## [PROMPT]
Please read the records below and return each line holding the string "output".

## [RECORDS SHOWN]

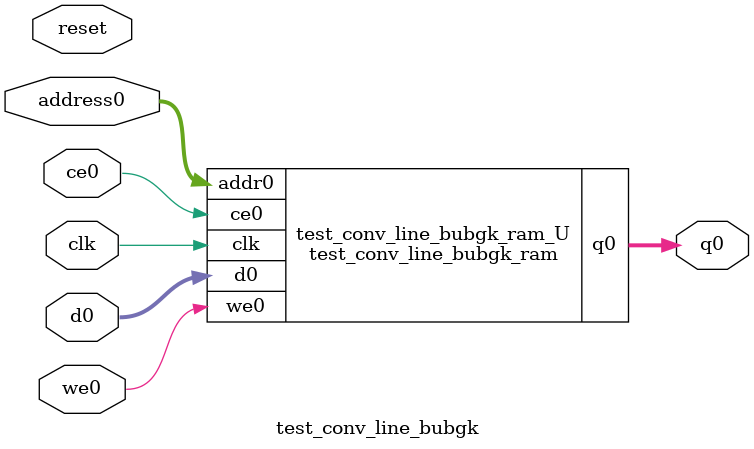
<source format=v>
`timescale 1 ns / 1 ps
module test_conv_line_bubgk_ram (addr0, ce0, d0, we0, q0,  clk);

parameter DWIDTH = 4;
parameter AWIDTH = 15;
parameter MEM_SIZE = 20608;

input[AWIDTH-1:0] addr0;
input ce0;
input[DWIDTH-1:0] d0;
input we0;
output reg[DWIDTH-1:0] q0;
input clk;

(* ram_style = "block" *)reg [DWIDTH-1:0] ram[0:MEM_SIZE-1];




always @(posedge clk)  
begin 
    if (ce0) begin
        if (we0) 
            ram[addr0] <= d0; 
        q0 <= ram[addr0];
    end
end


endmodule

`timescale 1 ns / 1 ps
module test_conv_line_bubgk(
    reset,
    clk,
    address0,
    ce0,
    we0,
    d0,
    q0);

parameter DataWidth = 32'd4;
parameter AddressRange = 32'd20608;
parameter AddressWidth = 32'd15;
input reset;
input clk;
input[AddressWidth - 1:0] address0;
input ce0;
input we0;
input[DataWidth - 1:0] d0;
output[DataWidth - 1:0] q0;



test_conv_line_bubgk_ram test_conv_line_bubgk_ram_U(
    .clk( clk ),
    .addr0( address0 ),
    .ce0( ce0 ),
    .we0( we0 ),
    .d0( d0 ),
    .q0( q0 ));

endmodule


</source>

## [YOUR RESPONSE]
output reg[DWIDTH-1:0] q0;
output[DataWidth - 1:0] q0;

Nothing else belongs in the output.